Work instructions: Where a line below holds the string "elbow", copy that line.
== Data excerpts
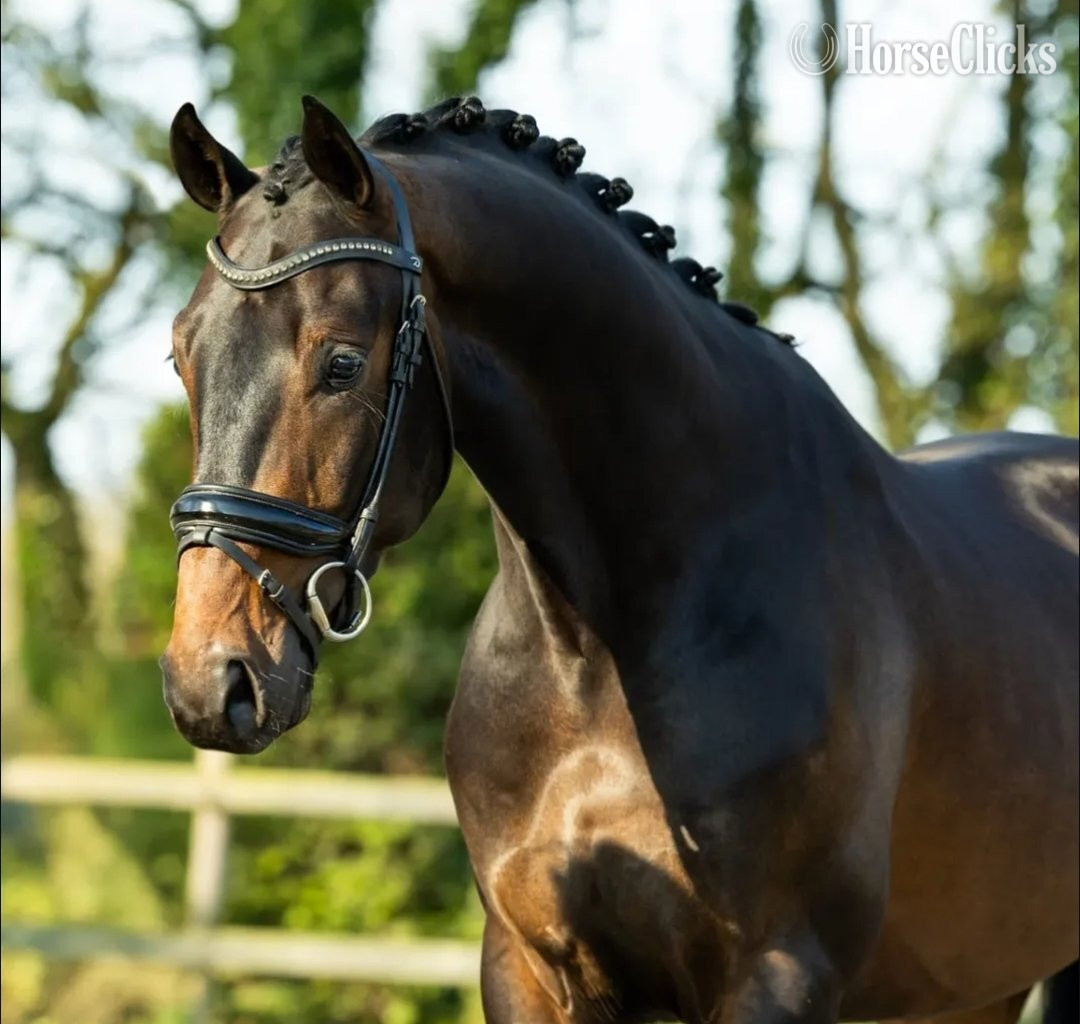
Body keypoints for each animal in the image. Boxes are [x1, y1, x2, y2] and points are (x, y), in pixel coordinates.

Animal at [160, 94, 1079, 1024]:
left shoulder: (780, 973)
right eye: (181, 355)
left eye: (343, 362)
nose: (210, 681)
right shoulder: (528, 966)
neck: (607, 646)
====
== Data excerpts
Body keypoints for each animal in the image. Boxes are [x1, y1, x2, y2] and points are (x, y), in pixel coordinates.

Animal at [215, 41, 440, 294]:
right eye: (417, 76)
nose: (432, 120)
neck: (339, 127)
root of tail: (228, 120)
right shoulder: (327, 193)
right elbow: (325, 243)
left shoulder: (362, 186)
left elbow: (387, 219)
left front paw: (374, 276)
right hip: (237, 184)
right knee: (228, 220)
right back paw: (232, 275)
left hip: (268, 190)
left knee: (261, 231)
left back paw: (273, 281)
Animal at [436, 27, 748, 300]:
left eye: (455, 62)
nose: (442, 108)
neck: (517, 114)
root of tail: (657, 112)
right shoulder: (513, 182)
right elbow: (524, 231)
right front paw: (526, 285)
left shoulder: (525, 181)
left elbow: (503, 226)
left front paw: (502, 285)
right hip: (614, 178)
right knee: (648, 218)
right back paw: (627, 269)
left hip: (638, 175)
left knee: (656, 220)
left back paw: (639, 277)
====
Task result:
right elbow: (325, 243)
left elbow: (387, 219)
right elbow: (524, 231)
left elbow: (503, 226)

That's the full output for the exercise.